プラネタリウム(一樹くんの話)
- 一樹くんのお話をしたいと思います。
- 一樹くんがまだ中学生のころのある冬の日のことです。
- その日は山中町の児童会館にプラネタリウムを見に行くことになっていました。朝の会で私は一樹くんに「せっかく行くのだから、冬の星座のうちひとつは覚えてこようね」と言いました。プラネタリウムはとてもきれいでおもしろくて、たくさんの星座の紹介をしていただいて帰ってきました。
- 今日の復習がしたかったので、帰ってきてさっそく
「今日は何を覚えてきたの?」
- と尋ねると、一樹くんは
「エッソ石油でした。三菱でした」
- と言いました。よく聞いてみると、バスの中から二つのガソリンスタンドが見えたというのです。そして星座の名前はひとつも覚えてこなかったということがわかりました。私はもうがっかりして「終わりの会までにオリオン座という名前おぼえるんだよ」と一樹くんに言いました。

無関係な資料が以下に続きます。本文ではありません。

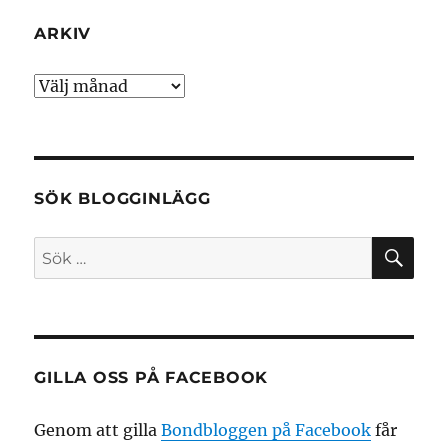
ARKIV
Arkiv
SÖK BLOGGINLÄGG
SÖ
Sök
efter:
GILLA OSS PÅ FACEBOOK
Genom att gilla
Bondbloggen på Facebook
får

- その日、私は友だちと大倉へスキーのナイターへ行ったのですが、リフトから兎の可愛らしい足跡が見えてとてもうれしく、また友だちもうれしいだろうと思って、
「兎の足跡いっぱいあったね」
- と言ったのですが、友だちは、
「そんなもん、知らんわ。それよりリフトから上手な人の滑り方見んといかんよ」
- と言いました。
- 私は、その時になってようやく一樹君の気持ちがわかった気がしたのです。(本当は遅すぎたなあと思います)私たちは目でたくさんのものを見ているけれど、心で見ていなければ、その映像は頭の中に入ってはこないのですね。同じものを見ていても、同じものを見ていない。友だちに兎の足跡が見えなかったように、私にはバスからガソリンスタンドが見えなかった、目では見たのだろうけど、見えなかった。私に上手なスキーヤーが見えなかったように、一樹くんには星座が見えなかった。それと同じことなのです。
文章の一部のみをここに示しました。